Consommation homologuée et réelle : un écart de plus en plus grand

11/09/2018

150 milliards d’euros : c’est le surcoût sur 18 ans, pour l’ensemble de l’Europe, que vient de chiffrer l’association européenne Transport & Environment. Surcoût lié à l’écart entre les consommations homologuées, irréalistes, affichées par les constructeurs ; et celles qui se constatent réellement dans la vie des automobilistes.

150 milliards d’euros : c’est le surcoût sur 18 ans, pour l’ensemble de l’Europe, que vient de chiffrer l’association européenne Transport & Environment. Surcoût lié à l’écart entre les consommations homologuées, irréalistes, affichées par les constructeurs ; et celles qui se constatent réellement dans la vie des automobilistes.

Depuis des années, chacun a constaté l’écart entre les consommations mises en avant par les constructeurs et celles réellement enregistrées dans la réalité. Un écart qui va croissant depuis vingt ans. Et, quand on fait les comptes, comme vient de le faire l'association européenne Transport & Environment, ce sont 150 milliards d’euros en plus qu’ont dépensé les Européens depuis 2000, en utilisant leurs 280 millions d’automobiles, par rapport aux promesses des constructeurs. 

Julia Poliscanova, responsable chez Transport & Environment pour tout ce qui est véhicules propres et qualité de l’air, a dirigé cette étude. Interview. 

Comment arrivez-vous à ce chiffre incroyable de 150 milliards d’euros ?

Oui, les chiffres sont impressionnants. Mis bout à bout, ces litres de carburant consommés en plus par rapport aux valeurs officielles aboutissent à ce chiffre colossal de 149,6 milliards d’euros exactement, sur 18 ans, depuis 2000. Regardez : juste pour l’année 2017, le surcoût de consommation par rapport aux chiffres officiels, la dépense indue des automobilistes européens s’est montée à 23,4 milliards. 

C’est aussi un problème pour l’environnement ?

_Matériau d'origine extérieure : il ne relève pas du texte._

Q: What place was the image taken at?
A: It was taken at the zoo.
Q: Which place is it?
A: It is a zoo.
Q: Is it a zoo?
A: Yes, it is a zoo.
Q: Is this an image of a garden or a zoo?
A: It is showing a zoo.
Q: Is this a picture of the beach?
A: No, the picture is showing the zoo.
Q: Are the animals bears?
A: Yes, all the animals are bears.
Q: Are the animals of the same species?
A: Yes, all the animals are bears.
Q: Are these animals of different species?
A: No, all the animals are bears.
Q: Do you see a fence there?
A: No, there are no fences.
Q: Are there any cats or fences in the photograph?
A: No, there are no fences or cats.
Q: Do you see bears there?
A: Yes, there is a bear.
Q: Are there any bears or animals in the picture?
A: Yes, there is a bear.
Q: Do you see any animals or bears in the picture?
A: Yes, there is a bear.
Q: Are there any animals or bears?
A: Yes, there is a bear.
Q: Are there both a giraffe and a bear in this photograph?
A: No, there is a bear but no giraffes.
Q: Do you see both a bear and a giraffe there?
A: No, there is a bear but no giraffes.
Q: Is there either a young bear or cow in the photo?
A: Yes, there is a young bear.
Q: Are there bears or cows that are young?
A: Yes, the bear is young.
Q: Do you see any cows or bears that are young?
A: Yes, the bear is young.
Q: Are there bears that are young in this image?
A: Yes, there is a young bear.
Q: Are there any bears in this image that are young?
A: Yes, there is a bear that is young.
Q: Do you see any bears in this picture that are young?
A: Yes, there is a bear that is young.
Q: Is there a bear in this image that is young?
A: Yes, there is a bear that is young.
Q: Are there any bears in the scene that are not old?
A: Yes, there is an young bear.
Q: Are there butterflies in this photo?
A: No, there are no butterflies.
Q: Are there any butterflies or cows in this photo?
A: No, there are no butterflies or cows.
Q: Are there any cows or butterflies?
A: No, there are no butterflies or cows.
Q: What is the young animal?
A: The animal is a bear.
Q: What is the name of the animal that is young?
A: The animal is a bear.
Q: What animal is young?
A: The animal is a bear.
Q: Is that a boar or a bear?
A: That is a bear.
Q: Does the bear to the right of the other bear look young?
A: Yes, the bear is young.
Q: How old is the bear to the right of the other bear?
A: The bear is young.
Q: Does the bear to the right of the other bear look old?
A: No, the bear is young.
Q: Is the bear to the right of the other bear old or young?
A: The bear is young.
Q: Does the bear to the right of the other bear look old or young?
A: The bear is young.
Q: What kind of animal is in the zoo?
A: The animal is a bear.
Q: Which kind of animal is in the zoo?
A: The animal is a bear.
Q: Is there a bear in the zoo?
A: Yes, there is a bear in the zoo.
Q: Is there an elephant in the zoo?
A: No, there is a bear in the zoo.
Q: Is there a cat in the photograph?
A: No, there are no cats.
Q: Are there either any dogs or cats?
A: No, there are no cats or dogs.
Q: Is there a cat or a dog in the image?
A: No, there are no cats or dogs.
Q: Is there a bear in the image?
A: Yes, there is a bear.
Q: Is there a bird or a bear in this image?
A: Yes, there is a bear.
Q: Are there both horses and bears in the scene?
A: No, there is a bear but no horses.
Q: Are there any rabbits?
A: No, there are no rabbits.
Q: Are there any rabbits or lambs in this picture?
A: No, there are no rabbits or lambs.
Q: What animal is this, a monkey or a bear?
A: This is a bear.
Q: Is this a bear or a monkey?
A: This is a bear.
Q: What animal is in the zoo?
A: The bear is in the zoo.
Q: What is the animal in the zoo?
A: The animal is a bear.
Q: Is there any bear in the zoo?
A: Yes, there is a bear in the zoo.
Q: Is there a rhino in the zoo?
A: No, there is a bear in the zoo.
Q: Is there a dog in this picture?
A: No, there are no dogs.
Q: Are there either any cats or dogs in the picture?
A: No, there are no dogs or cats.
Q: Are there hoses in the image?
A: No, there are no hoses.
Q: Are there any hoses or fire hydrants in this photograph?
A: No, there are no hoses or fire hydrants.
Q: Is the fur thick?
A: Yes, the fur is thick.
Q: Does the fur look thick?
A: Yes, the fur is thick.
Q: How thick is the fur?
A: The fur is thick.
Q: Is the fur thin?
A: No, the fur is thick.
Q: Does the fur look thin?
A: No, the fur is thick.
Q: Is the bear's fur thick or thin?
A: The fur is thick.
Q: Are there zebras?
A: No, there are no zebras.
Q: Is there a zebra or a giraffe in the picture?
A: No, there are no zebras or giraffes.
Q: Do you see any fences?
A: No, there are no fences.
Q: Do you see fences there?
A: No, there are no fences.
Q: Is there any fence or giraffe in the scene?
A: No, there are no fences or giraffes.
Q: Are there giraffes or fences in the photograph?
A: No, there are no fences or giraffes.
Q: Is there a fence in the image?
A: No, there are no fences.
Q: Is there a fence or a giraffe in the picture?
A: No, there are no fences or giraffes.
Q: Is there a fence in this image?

Effectivement, ce n’est pas qu’une question de budget. Car du carburant consommé en plus, c’est aussi davantage de gaz carbonique rejeté dans l’atmosphère. Depuis 2000, cette surconsommation de carburant a généré 264 millions de tonnes de CO2 en plus. C’est plus que le rejet annuel total d’un pays de 17 millions d’habitants, comme les Pays-Bas. 

La France se situe comment, dans ce bilan européen ?

Logiquement, c’est le pays le plus peuplé d’Europe et celui qui a le plus de voitures, qui est le plus pénalisé : l’Allemagne. Les conducteurs allemands ont dépensé, en 18 ans, 36 milliards d’euros en plus. Viennent ensuite les Anglais : 24,1 milliards ; puis les Français : 20,5 milliards. 

Cet écart entre consommations officielles et consommations réelles est si important ?

Oui. Et le problème, c’est que, d’année en année, il s’accroît. L’écart de consommation était en moyenne de 9% en 2000. L’an dernier, nous l’avons chiffré à 42% ! 42% de plus, par rapport aux données officielles, celles de l’homologation qui se retrouvent affichées dans les publicités. 

Comment expliquez-vous cet écart entre la norme et la réalité ?

Nous pensons qu’un écart de 9% serait acceptable. Mais de plus en plus, les constructeurs ont optimisé les voitures présentées à l’homologation pour qu’elles consomment le moins possible lors des tests. Les véhicules mesurés officiellement sont dans des configurations qui n’existent pas à l’identique en série. Sans compter les petits arrangements, comme les batteries chargées à 100% sans alternateur qui les recharge, les pneus optimisés pour opposer la moindre résistance au roulement. Le mode de test utilisé est aussi en cause : pas assez dynamique, avec trop peu d’accélérations. Sur route, dès que les automobilistes conduisent normalement, la consommation s’accroît. Fortement.